Keep only the lines from the top of the listing through the one with "side table: present", and reproduce them unaltered.

____ Supplied entries

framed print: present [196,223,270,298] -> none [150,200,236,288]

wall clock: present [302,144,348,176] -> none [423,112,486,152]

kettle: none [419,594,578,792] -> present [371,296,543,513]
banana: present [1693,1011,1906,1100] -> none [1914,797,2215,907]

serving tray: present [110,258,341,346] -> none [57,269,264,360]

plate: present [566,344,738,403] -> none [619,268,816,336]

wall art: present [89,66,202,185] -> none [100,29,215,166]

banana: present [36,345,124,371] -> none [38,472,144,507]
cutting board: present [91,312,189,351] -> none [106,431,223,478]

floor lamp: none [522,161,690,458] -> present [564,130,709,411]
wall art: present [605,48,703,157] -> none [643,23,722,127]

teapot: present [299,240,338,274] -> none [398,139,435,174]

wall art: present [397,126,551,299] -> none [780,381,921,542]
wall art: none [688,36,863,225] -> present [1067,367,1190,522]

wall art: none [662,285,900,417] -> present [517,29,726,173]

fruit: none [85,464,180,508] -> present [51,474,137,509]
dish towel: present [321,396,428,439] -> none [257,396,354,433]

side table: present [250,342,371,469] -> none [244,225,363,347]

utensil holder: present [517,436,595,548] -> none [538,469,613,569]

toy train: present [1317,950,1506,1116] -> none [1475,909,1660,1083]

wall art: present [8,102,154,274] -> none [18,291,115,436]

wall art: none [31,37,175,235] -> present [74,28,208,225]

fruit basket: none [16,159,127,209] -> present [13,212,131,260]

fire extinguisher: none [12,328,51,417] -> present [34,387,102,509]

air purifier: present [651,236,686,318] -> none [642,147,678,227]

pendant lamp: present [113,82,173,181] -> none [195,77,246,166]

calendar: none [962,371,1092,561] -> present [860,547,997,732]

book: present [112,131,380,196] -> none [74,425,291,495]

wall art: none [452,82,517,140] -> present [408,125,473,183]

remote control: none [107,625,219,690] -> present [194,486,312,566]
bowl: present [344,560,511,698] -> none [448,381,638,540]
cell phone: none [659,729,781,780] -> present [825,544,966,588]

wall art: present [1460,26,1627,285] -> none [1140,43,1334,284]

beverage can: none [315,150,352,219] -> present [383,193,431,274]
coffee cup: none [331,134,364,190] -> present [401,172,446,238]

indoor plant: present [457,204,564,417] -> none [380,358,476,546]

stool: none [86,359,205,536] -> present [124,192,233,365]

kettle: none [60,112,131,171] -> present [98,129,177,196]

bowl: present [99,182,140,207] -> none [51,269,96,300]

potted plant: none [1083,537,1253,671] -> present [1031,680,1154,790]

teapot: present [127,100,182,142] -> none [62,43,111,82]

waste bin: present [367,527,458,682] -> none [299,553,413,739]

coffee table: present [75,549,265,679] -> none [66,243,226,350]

________

> [Written reply]:
framed print: present [196,223,270,298] -> none [150,200,236,288]

wall clock: present [302,144,348,176] -> none [423,112,486,152]

kettle: none [419,594,578,792] -> present [371,296,543,513]
banana: present [1693,1011,1906,1100] -> none [1914,797,2215,907]

serving tray: present [110,258,341,346] -> none [57,269,264,360]

plate: present [566,344,738,403] -> none [619,268,816,336]

wall art: present [89,66,202,185] -> none [100,29,215,166]

banana: present [36,345,124,371] -> none [38,472,144,507]
cutting board: present [91,312,189,351] -> none [106,431,223,478]

floor lamp: none [522,161,690,458] -> present [564,130,709,411]
wall art: present [605,48,703,157] -> none [643,23,722,127]

teapot: present [299,240,338,274] -> none [398,139,435,174]

wall art: present [397,126,551,299] -> none [780,381,921,542]
wall art: none [688,36,863,225] -> present [1067,367,1190,522]

wall art: none [662,285,900,417] -> present [517,29,726,173]

fruit: none [85,464,180,508] -> present [51,474,137,509]
dish towel: present [321,396,428,439] -> none [257,396,354,433]

side table: present [250,342,371,469] -> none [244,225,363,347]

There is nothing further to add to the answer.